**Short-answer chart tasks**
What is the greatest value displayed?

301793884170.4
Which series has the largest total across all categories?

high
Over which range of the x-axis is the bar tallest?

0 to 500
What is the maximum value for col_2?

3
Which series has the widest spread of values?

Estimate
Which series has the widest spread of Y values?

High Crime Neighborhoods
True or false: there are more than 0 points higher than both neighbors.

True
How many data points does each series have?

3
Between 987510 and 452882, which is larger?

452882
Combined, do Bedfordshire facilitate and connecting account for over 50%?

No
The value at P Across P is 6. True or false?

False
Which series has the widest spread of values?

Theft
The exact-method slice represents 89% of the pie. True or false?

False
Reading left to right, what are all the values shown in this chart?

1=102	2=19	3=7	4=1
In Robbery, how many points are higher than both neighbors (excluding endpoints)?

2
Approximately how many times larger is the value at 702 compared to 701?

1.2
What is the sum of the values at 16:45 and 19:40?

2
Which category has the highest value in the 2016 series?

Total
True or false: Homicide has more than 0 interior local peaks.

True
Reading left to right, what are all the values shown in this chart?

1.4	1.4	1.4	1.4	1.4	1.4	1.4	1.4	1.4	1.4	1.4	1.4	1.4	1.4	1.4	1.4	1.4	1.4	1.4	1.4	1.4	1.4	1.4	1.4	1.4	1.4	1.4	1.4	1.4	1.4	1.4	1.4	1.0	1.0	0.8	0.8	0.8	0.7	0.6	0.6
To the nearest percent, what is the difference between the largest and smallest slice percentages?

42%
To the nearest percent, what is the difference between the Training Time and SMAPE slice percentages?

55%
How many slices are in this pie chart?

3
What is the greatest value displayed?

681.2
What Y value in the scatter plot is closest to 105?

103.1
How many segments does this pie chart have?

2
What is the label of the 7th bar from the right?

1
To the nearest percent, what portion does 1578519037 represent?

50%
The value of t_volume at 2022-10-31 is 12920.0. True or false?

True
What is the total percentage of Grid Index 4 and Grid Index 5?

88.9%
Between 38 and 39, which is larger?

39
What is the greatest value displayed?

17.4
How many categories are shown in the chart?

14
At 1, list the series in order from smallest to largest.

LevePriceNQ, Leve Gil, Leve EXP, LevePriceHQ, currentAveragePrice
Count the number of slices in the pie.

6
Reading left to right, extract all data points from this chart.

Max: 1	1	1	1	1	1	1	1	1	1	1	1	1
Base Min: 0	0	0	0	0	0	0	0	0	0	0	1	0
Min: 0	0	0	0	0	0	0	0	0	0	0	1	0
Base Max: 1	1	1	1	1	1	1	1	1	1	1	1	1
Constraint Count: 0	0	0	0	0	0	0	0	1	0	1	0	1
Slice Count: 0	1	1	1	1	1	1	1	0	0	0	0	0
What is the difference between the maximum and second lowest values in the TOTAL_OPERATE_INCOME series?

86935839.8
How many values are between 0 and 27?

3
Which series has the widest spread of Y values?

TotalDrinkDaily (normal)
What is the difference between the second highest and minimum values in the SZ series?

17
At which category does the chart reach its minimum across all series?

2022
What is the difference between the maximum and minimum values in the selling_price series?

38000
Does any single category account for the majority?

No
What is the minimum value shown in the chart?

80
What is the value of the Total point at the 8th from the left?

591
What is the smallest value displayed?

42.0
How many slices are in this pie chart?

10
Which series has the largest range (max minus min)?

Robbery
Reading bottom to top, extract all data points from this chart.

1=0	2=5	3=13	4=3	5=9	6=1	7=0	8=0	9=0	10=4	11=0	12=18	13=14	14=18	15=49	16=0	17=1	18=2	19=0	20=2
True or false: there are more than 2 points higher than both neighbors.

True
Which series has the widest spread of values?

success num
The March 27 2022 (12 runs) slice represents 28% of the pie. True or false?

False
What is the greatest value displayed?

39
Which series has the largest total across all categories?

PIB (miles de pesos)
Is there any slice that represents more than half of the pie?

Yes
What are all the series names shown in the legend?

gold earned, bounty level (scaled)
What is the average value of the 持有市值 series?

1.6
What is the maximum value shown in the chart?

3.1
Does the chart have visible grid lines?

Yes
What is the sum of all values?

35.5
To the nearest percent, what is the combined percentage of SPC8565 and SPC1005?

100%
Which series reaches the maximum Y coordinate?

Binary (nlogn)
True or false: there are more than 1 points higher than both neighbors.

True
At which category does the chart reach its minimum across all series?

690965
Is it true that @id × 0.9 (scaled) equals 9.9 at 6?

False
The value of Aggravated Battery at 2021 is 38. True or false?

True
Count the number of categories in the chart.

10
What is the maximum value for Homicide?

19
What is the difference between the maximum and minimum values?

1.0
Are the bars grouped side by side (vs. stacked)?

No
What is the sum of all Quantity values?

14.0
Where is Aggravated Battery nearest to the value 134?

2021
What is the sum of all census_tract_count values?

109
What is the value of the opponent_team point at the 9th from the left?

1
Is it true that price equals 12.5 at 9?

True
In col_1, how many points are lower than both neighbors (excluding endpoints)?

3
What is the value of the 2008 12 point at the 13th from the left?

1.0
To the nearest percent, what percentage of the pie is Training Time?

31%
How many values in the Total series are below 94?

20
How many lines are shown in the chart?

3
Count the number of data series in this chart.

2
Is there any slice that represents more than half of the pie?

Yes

**The task**
How many rows above contain the string "minus"? Case counts, so reply with the number alone.

**Expected output**
1